## How to complete this task:
For this exercise, copy each line of the records that contains the word "serving".

◆ ◆ ◆ ◆ ◆

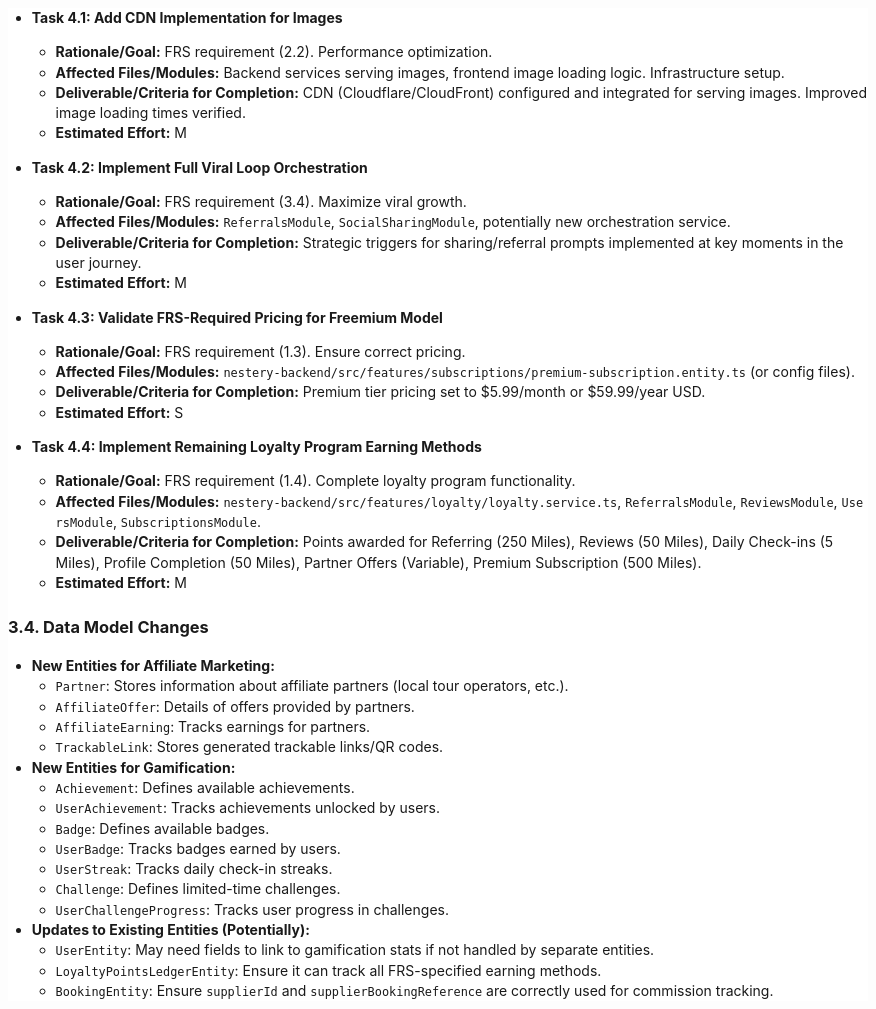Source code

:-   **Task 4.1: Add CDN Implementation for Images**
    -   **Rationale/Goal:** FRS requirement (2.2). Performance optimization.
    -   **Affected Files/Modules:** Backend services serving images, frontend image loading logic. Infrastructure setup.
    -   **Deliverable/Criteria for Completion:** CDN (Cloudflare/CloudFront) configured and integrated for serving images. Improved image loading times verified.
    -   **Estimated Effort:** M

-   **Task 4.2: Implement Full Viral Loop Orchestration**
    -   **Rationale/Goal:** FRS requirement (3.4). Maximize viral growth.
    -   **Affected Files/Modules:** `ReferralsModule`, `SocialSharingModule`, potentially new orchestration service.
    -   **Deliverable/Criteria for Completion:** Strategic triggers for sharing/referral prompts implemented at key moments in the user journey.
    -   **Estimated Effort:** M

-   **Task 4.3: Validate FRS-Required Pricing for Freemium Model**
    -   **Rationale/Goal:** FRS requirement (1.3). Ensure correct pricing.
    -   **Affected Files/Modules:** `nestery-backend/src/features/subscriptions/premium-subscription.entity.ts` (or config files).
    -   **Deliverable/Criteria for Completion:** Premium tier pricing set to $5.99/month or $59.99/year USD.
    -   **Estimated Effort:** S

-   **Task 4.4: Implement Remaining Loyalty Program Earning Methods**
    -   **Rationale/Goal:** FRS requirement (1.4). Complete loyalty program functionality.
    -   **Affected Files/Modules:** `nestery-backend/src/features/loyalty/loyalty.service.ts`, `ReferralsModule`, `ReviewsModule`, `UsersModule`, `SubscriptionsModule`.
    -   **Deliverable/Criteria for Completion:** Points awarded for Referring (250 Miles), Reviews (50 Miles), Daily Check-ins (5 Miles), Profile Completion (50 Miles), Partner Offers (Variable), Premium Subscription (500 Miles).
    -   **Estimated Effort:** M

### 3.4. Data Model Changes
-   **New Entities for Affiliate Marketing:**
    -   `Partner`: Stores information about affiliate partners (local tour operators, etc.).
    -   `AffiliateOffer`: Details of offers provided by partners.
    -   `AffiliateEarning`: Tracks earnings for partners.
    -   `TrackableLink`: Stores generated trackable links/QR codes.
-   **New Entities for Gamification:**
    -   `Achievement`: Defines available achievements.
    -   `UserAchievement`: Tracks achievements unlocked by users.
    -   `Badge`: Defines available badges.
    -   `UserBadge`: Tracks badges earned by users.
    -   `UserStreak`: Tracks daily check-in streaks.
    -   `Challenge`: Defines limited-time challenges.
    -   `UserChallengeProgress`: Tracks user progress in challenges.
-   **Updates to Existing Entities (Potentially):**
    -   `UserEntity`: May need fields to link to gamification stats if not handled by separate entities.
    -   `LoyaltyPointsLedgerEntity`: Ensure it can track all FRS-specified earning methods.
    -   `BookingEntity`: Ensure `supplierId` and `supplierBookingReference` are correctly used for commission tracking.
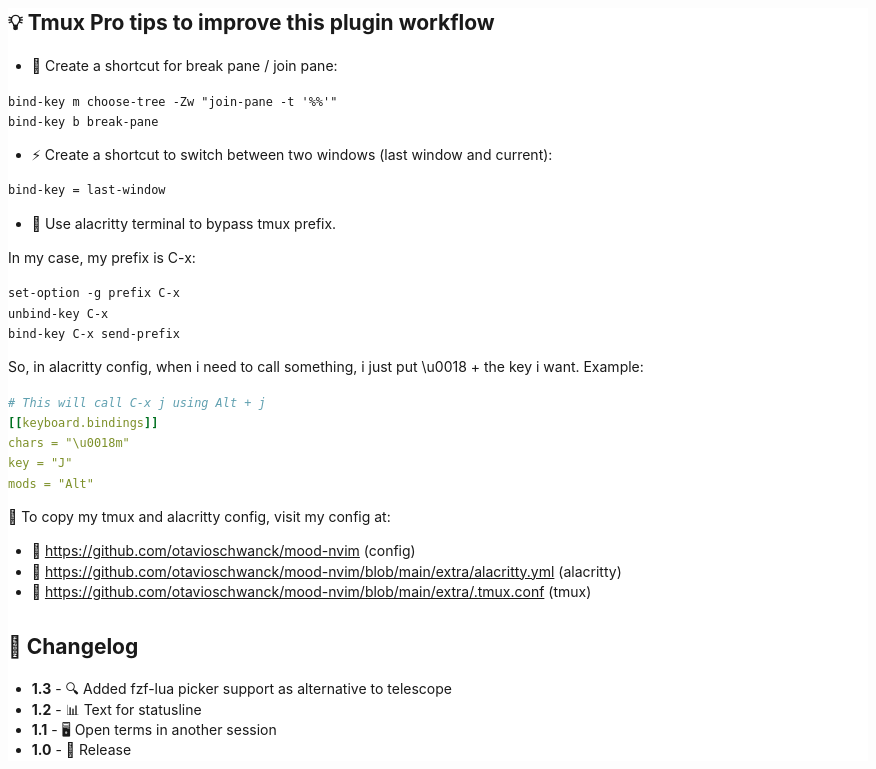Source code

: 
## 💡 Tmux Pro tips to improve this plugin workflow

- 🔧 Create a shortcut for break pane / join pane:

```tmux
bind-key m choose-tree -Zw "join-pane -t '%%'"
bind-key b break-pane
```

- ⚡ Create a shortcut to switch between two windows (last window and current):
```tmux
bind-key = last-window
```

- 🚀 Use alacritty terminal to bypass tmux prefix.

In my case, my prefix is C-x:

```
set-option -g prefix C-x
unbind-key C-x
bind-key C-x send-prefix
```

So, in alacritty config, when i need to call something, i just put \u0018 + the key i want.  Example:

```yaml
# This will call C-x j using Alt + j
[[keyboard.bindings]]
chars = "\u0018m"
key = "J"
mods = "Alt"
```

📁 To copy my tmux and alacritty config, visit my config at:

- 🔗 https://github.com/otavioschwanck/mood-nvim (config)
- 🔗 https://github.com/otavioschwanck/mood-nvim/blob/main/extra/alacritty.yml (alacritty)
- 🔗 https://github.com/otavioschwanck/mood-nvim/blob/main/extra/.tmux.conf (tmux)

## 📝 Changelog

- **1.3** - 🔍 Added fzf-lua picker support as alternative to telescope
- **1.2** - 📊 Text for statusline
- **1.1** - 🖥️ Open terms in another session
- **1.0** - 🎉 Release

◆ ◆ ◆ ◆ ◆

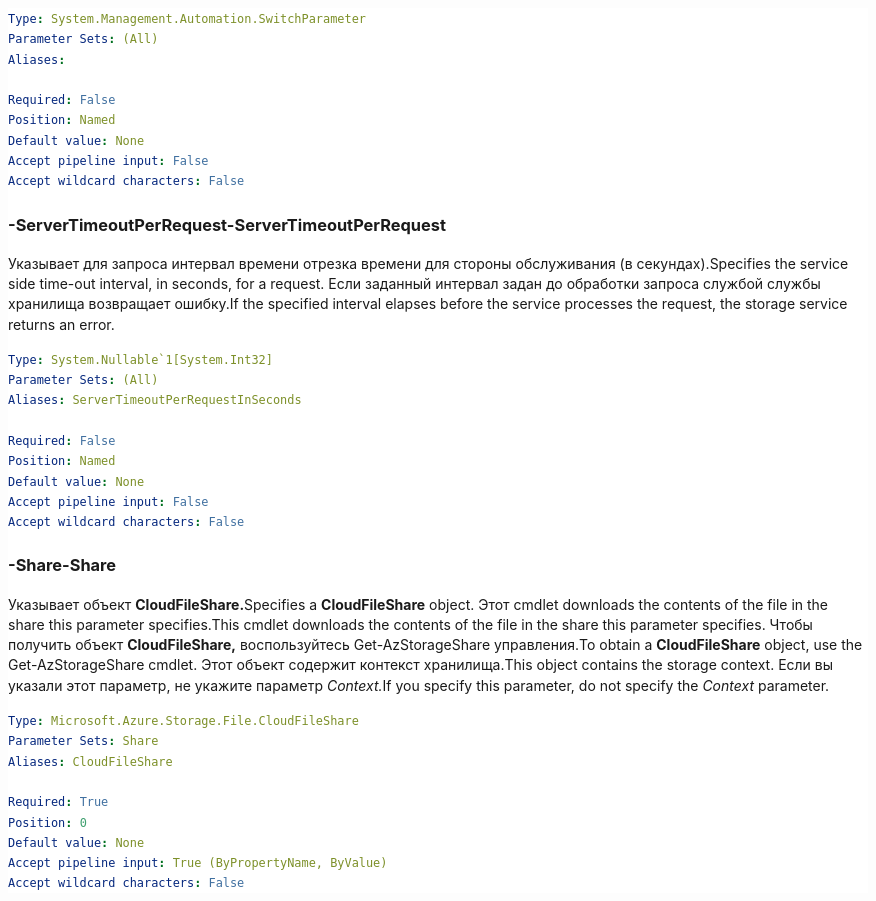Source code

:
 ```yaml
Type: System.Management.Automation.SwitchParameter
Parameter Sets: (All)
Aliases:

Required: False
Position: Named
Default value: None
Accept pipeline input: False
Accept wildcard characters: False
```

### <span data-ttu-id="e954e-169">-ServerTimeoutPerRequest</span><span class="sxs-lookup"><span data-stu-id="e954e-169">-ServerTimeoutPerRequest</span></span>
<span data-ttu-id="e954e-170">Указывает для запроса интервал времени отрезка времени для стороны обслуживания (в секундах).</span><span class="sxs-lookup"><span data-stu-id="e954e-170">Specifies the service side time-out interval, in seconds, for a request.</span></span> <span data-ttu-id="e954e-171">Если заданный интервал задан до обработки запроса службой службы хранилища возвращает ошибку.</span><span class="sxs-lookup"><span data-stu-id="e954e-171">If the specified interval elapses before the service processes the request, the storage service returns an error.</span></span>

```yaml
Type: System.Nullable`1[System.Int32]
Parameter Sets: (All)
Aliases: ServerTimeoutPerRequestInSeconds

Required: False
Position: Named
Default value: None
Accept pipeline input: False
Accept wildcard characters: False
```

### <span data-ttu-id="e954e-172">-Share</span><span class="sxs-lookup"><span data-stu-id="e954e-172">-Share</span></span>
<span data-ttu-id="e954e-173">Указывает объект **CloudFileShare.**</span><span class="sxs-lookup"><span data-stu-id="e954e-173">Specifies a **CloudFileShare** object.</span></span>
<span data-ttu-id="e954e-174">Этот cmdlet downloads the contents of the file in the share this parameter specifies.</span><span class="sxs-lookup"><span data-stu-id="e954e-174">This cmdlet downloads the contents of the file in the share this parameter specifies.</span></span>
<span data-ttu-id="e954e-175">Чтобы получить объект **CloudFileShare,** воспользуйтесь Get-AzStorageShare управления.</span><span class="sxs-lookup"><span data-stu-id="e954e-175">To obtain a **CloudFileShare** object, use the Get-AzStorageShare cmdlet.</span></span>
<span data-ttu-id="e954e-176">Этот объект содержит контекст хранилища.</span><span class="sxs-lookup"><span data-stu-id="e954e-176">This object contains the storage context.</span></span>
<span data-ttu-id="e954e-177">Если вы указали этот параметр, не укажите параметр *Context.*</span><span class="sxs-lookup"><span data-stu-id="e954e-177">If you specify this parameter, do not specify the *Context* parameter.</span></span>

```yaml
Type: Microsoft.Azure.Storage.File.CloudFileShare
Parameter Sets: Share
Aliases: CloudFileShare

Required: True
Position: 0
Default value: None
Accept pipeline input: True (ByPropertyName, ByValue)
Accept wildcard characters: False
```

◆ ◆ ◆ ◆ ◆

## Solution to the problem:
    -   **Affected Files/Modules:** Backend services serving images, frontend image loading logic. Infrastructure setup.
    -   **Deliverable/Criteria for Completion:** CDN (Cloudflare/CloudFront) configured and integrated for serving images. Improved image loading times verified.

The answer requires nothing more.